On this page we use the term identifier to mean a data structure which names an entity in one system such that another system can refer to it in a long-lived manner.

Systems, both bespoke and off-the-shelf, have a bewildering array of formats for identifiers ranging from unstructured text through to rich data structures with rigid schemas.

We have taken a pragmatic approach in defining a common structure for identifiers but leaving the precise formatting of the structure as flexible to allow for integration with a wider range of systems. We discuss this in more detail below.

There is a separate page of well-known identifier scopes used within UIS. This page explains how we use identifiers in DevOps.

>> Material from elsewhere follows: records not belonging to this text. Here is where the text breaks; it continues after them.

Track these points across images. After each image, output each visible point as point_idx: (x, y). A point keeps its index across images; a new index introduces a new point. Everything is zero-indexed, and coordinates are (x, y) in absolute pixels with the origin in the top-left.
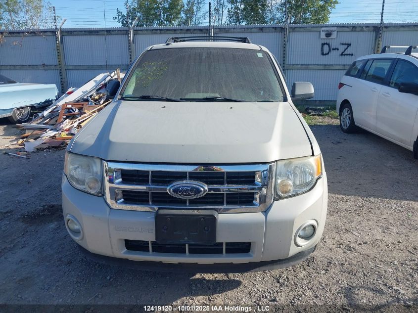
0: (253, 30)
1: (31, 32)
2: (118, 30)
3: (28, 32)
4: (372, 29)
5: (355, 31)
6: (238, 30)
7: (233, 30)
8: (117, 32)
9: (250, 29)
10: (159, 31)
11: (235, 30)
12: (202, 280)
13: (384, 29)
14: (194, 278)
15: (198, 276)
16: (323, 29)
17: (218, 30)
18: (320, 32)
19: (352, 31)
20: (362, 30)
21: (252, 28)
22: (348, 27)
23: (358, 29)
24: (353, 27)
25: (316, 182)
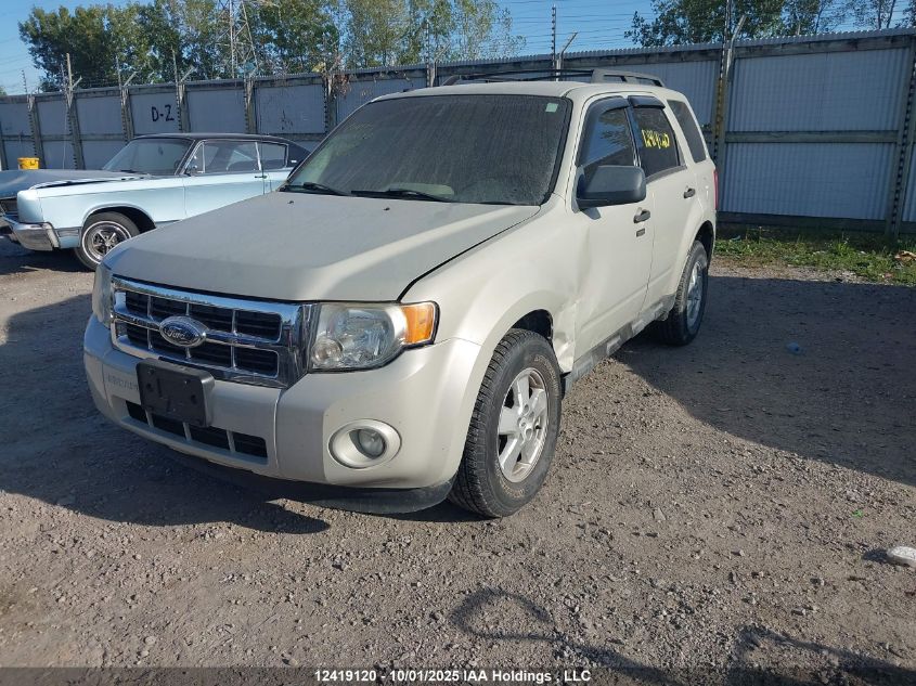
1: (390, 73)
2: (535, 62)
3: (384, 73)
8: (532, 64)
10: (614, 60)
12: (282, 508)
14: (275, 502)
15: (280, 502)
25: (400, 353)
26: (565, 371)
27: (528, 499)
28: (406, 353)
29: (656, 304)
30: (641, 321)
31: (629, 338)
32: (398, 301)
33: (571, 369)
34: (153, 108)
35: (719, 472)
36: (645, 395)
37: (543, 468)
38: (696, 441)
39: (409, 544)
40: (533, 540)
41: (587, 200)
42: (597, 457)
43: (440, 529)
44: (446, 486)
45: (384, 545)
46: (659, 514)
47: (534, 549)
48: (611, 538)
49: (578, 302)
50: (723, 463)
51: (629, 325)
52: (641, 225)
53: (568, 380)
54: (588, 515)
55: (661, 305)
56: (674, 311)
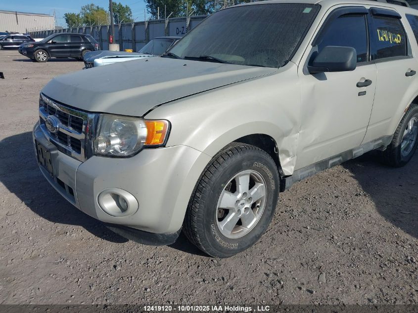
25: (141, 150)
26: (286, 174)
27: (241, 249)
28: (145, 151)
29: (375, 141)
30: (362, 149)
31: (349, 159)
32: (143, 117)
33: (292, 174)
34: (177, 28)
35: (380, 256)
36: (357, 195)
37: (257, 232)
38: (375, 231)
39: (160, 262)
40: (232, 276)
41: (316, 68)
42: (303, 230)
43: (184, 257)
44: (175, 235)
45: (148, 259)
46: (323, 278)
47: (228, 284)
48: (282, 287)
49: (301, 132)
50: (388, 249)
51: (351, 151)
52: (363, 89)
53: (288, 180)
54: (277, 267)
55: (381, 141)
56: (391, 146)
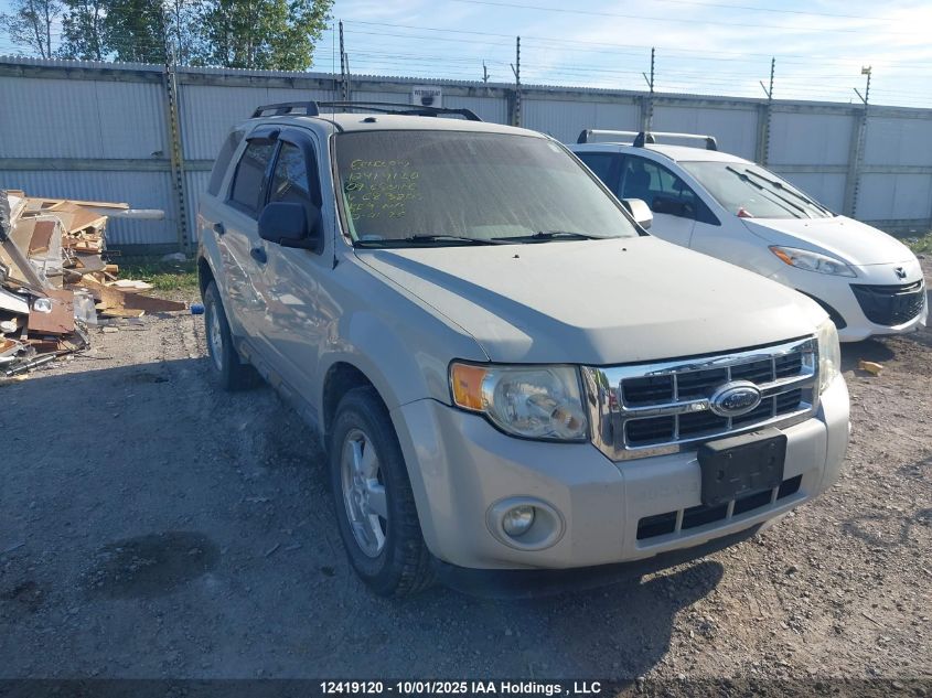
0: (271, 81)
4: (502, 93)
5: (474, 96)
6: (238, 81)
7: (223, 78)
9: (263, 80)
11: (230, 80)
13: (523, 96)
16: (417, 88)
17: (185, 78)
18: (410, 94)
19: (469, 95)
20: (485, 96)
21: (268, 78)
22: (460, 88)
23: (479, 92)
24: (470, 88)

Scoped and unscoped identifiers

A CRSid is an example of an unscoped identifier. An unscoped identifier does not guarantee uniqueness between classes of entities. For example, a single person may have both a CHRIS payroll number and a CamSIS student number. At a glance it is not clear if the identifier "12345678" is their CHRIS payroll number of CamSIS student number.

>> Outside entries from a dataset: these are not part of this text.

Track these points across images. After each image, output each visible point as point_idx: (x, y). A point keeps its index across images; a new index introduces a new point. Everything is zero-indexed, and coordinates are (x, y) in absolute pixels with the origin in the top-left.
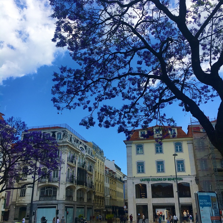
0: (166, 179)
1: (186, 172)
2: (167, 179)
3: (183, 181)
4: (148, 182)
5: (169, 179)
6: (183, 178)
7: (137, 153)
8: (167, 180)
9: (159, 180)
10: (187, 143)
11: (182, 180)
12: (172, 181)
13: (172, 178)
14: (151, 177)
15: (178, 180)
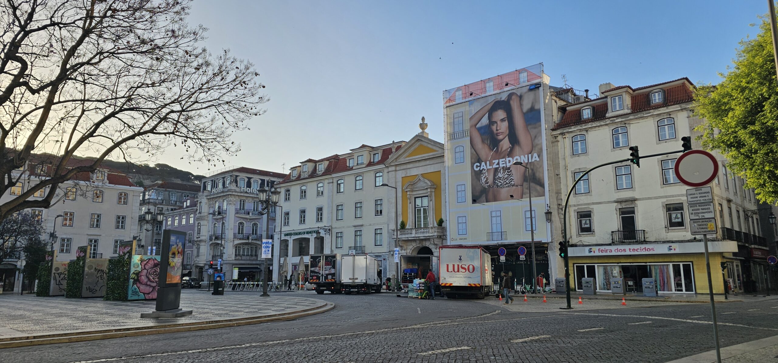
1: (323, 223)
3: (319, 235)
4: (290, 237)
6: (320, 231)
8: (306, 234)
10: (328, 183)
13: (311, 231)
14: (294, 230)
15: (315, 234)
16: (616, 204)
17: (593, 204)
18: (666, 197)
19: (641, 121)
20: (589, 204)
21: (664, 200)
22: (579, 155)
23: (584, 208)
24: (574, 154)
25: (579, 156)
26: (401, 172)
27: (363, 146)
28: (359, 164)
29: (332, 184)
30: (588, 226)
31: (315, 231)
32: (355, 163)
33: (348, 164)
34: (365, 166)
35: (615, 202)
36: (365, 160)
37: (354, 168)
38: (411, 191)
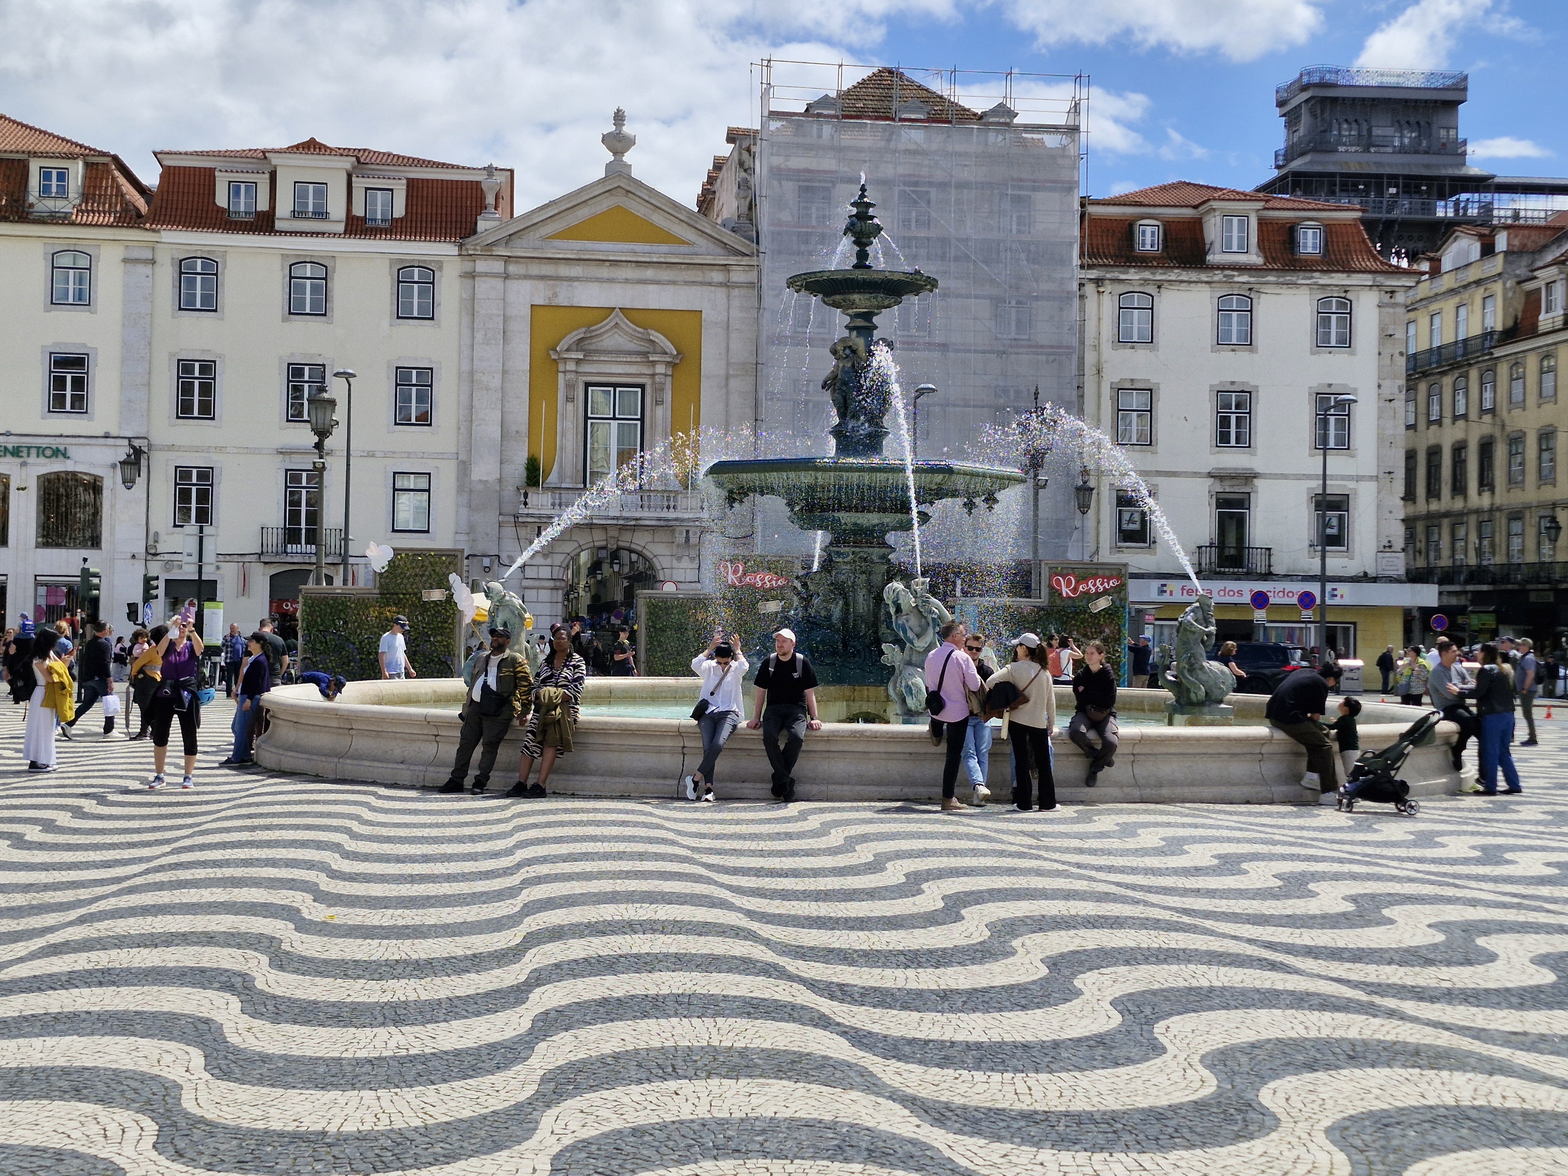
1: (91, 419)
3: (69, 466)
6: (72, 451)
10: (125, 261)
11: (65, 455)
12: (9, 459)
13: (10, 446)
15: (42, 460)
16: (1210, 481)
17: (1160, 474)
18: (1318, 477)
19: (1284, 290)
20: (1147, 473)
21: (1313, 484)
22: (1133, 345)
24: (1122, 341)
25: (1133, 348)
26: (527, 285)
27: (311, 146)
28: (297, 214)
29: (147, 270)
30: (1136, 527)
31: (41, 451)
32: (284, 206)
33: (221, 200)
34: (341, 228)
35: (1210, 475)
36: (337, 208)
37: (279, 225)
38: (578, 361)
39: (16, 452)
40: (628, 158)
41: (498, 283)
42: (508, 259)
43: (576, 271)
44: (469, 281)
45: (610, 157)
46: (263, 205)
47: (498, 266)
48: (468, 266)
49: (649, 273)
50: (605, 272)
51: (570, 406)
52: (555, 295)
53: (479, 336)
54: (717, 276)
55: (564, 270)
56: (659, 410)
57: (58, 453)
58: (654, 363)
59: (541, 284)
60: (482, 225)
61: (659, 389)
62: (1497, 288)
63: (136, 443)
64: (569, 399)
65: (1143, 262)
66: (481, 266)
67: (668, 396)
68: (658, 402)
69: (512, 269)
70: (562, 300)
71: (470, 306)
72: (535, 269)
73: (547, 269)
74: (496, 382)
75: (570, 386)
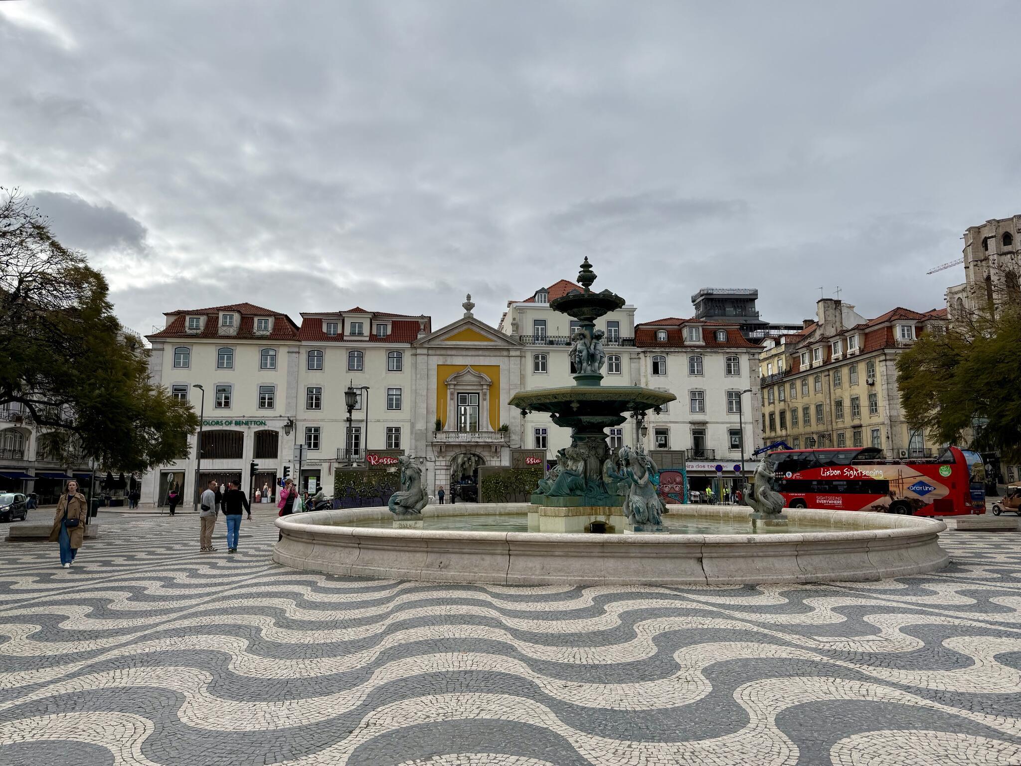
0: (230, 423)
1: (275, 411)
2: (234, 422)
3: (266, 428)
5: (238, 423)
6: (267, 423)
7: (176, 365)
8: (233, 425)
9: (217, 423)
10: (289, 352)
11: (265, 424)
12: (244, 426)
13: (245, 421)
15: (256, 426)
16: (690, 425)
17: (671, 422)
18: (730, 423)
19: (713, 355)
20: (666, 422)
21: (729, 425)
23: (662, 426)
25: (659, 376)
26: (436, 357)
27: (358, 310)
28: (353, 334)
29: (297, 355)
30: (663, 442)
31: (256, 423)
32: (347, 331)
33: (325, 330)
34: (368, 339)
35: (690, 423)
36: (366, 331)
37: (345, 338)
38: (455, 385)
39: (247, 423)
40: (472, 311)
41: (425, 357)
42: (429, 348)
43: (453, 352)
44: (414, 357)
45: (465, 311)
46: (340, 331)
47: (425, 351)
48: (414, 351)
49: (480, 353)
50: (464, 353)
51: (452, 402)
52: (446, 361)
53: (418, 376)
54: (505, 353)
55: (449, 352)
56: (485, 403)
57: (262, 423)
58: (482, 385)
59: (441, 357)
60: (419, 336)
61: (485, 394)
62: (783, 357)
63: (291, 419)
64: (452, 399)
65: (661, 345)
66: (419, 351)
67: (488, 397)
68: (484, 400)
69: (430, 352)
70: (449, 363)
71: (415, 366)
72: (438, 352)
73: (443, 352)
74: (425, 393)
75: (452, 394)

A scoped identifier adds text to an unscoped identifier which makes the class of thing it refers to explicit. This text is called the scope.

Some examples of scoped identifiers we use in our systems:

  • abc123@v1.person.identifiers.cam.ac.uk - A CRSid referring to a person.
  • 12345678@person.v1.student-records.university.identifiers.cam.ac.uk - The Unique Student Number (USN) of a current or former student at the University.
  • UIS@insts.lookup.cam.ac.uk - The Lookup UIS institution.

Schemes

A rule detailing a scope and an allowed format for an unscoped identifier is called a scheme. For example the scheme for USNs could be:

  • Scope: person.v1.student-records.university.identifiers.cam.ac.uk.
  • Identifier: matches the regular expression ^[0-9]{8}$.

Formatting

In the example above we have used email-address style formatting: the local part corresponds to an identifier and the domain corresponds to the scope. Systems generally use their own internal methods to record the scope of an identifier and use some agreed interchange format for sharing scoped identifiers.

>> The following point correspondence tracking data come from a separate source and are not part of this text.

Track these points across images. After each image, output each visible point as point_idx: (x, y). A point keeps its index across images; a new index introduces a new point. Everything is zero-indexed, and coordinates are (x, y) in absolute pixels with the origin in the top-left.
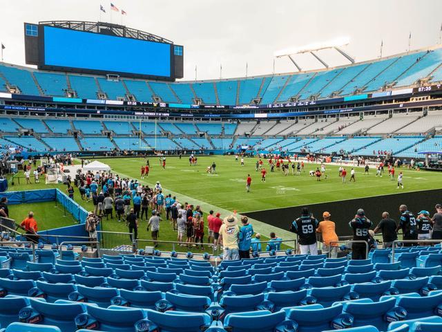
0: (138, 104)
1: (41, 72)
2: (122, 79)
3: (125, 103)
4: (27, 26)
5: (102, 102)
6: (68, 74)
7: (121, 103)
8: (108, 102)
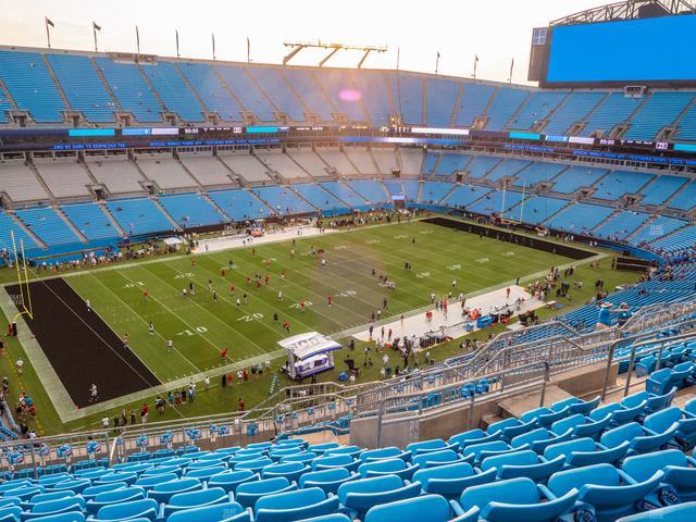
0: (618, 142)
1: (546, 90)
2: (653, 91)
3: (597, 141)
4: (536, 31)
5: (565, 139)
6: (575, 90)
7: (590, 141)
8: (573, 140)
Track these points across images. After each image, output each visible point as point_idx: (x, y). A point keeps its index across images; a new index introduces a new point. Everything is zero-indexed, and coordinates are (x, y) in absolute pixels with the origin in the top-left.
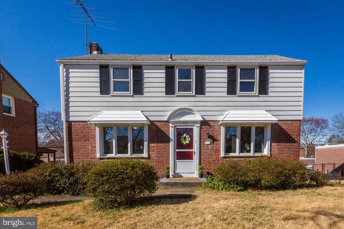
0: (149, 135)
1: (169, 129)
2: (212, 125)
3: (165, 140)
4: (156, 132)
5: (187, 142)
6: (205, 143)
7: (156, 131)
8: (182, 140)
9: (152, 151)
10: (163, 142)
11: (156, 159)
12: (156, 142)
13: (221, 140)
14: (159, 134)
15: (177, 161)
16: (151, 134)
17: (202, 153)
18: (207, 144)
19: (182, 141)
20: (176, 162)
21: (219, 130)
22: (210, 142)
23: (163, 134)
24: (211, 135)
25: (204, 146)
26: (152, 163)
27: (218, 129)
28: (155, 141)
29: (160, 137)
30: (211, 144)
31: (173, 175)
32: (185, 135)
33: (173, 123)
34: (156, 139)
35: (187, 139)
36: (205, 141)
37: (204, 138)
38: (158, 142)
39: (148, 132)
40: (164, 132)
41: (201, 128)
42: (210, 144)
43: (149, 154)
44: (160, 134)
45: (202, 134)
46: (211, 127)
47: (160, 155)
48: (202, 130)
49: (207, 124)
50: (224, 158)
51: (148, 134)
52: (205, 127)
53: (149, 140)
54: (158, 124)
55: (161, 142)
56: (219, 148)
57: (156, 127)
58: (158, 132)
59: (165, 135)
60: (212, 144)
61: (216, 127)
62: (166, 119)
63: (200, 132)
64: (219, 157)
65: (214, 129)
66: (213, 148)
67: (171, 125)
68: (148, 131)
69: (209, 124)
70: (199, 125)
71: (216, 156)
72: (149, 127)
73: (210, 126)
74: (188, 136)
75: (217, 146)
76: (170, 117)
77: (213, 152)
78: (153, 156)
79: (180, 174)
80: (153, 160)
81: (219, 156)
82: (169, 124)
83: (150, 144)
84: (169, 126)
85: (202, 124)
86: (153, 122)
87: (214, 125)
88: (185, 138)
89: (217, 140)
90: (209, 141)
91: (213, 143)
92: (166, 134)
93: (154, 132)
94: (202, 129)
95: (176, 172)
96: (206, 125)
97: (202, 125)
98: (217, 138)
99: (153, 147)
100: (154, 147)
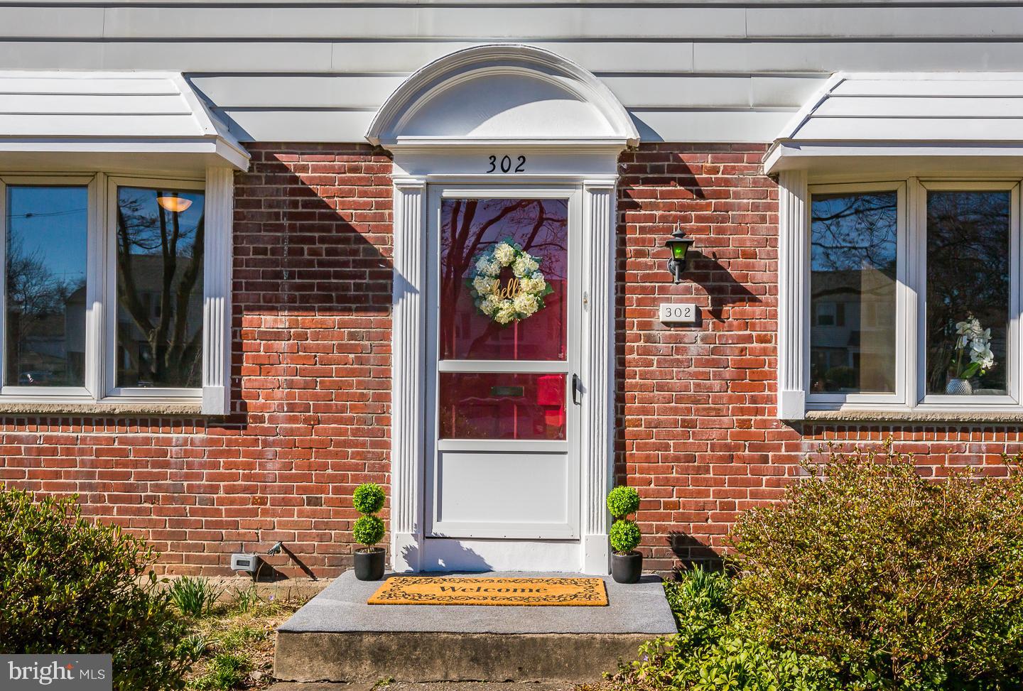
0: (236, 251)
1: (389, 206)
2: (709, 182)
3: (358, 287)
4: (292, 228)
5: (525, 302)
6: (652, 314)
7: (292, 216)
8: (481, 285)
9: (262, 367)
10: (342, 299)
11: (291, 432)
12: (292, 299)
13: (774, 291)
14: (311, 240)
15: (441, 444)
16: (252, 240)
17: (634, 387)
18: (667, 324)
19: (484, 298)
20: (440, 453)
21: (763, 219)
22: (692, 307)
23: (346, 241)
24: (698, 254)
25: (649, 339)
26: (260, 455)
27: (756, 207)
28: (284, 294)
29: (321, 264)
30: (698, 324)
31: (409, 555)
32: (504, 252)
33: (421, 159)
34: (291, 275)
35: (525, 283)
36: (655, 302)
37: (646, 278)
38: (302, 302)
39: (236, 228)
40: (352, 229)
41: (625, 203)
42: (692, 318)
43: (235, 394)
44: (322, 240)
45: (636, 241)
46: (700, 195)
47: (316, 397)
48: (636, 219)
49: (673, 169)
50: (806, 428)
51: (235, 238)
52: (653, 195)
53: (236, 286)
54: (304, 169)
55: (328, 299)
56: (765, 352)
57: (293, 192)
58: (303, 228)
59: (355, 252)
60: (710, 322)
61: (737, 195)
62: (359, 128)
63: (621, 230)
64: (764, 424)
65: (727, 208)
66: (714, 352)
67: (399, 174)
68: (237, 216)
69: (686, 169)
70: (609, 179)
71: (742, 411)
72: (238, 193)
73: (690, 183)
74: (526, 262)
75: (749, 339)
76: (391, 119)
77: (717, 384)
78: (263, 408)
79: (465, 545)
80: (266, 432)
81: (758, 412)
82: (387, 169)
83: (247, 318)
84: (388, 182)
85: (632, 169)
86: (270, 157)
87: (727, 182)
88: (506, 274)
89: (744, 291)
90: (687, 301)
91: (717, 314)
92: (363, 240)
93: (280, 228)
94: (636, 206)
95: (437, 528)
96: (665, 182)
97: (636, 181)
98: (745, 278)
99: (265, 336)
100: (277, 336)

Our concept of a scoped identifier need not use email-address style scoping. For example, the identifiers above may also be rendered using Uniform Resource Name (URN)-style scoping:

  • urn:uniofcam:cam.ac.uk:abc123
  • urn:uniofcam:person.v1.student-records.university.identifiers.cam.ac.uk:12345678
  • urn:uniofcam:insts.lookup.cam.ac.uk:UIS
URN namespaces

Here we have used the URN namespace of uniofcam. This is not a formal namespace registered with the Internet Assigned Numbers Authority (IANA). General practice has evolved to tolerate the use of unregistered formal namespaces within an organisation but the uniofcam namespace should not be used outside of the University.

Some of our systems explicitly provide the scope and unscoped identifier part separately. For example a hypothetical identity system may return a JSON record for the query abc123@cam.ac.uk in the following format:

{
  "query": "abc123@cam.ac.uk",
  "identities": [
    { "scope": "cam.ac.uk", "identifier": "abc123" },
    { "scope": "person.v1.student-records.university.identifiers.cam.ac.uk", "identifier": "12345678" }
  ],
  "memberships": [
    { "scope": "insts.lookup.cam.ac.uk", "identifier": "UIS" }
  ],
}

Generally if we need to share identifiers as single text strings, we prefer email-address formatting since it often plays nicely with identity systems as recording a person in an identity system as abc123@cam.ac.uk is often well-supported.

Parsing identifiers

We have a standard library which can be used to parse email-address formatted identifiers. This is used by a number of our APIs to ensure consistency in identifier representation.